__WORK ITEM__: What do the lines say from the start of the entries through the one containing "Midnight, Tan |"? Repeat them exactly.

Saved entries
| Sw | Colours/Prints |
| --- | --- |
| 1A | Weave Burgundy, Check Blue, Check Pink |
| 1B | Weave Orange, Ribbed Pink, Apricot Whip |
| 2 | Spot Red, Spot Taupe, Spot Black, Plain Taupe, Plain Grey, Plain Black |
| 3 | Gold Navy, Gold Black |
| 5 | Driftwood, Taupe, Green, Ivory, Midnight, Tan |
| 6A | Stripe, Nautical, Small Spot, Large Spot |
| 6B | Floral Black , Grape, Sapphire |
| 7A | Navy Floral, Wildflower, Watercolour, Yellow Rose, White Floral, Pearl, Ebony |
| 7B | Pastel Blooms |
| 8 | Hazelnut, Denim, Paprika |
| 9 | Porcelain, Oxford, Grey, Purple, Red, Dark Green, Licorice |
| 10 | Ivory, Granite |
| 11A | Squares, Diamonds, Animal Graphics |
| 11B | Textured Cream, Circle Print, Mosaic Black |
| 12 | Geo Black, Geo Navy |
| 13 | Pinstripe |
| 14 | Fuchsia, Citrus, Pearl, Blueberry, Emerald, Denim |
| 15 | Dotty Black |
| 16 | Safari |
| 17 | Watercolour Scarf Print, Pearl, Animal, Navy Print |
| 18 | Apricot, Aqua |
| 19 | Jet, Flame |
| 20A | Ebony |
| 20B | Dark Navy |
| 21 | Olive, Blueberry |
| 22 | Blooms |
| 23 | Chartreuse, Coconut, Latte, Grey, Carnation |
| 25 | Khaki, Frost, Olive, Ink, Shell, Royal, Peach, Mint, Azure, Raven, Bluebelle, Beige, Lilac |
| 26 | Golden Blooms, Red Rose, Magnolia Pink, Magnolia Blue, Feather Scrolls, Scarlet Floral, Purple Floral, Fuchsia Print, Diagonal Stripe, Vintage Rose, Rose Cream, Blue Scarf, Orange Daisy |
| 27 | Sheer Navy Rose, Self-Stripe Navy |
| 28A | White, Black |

__ANSWER__:
| Sw | Colours/Prints |
| --- | --- |
| 1A | Weave Burgundy, Check Blue, Check Pink |
| 1B | Weave Orange, Ribbed Pink, Apricot Whip |
| 2 | Spot Red, Spot Taupe, Spot Black, Plain Taupe, Plain Grey, Plain Black |
| 3 | Gold Navy, Gold Black |
| 5 | Driftwood, Taupe, Green, Ivory, Midnight, Tan |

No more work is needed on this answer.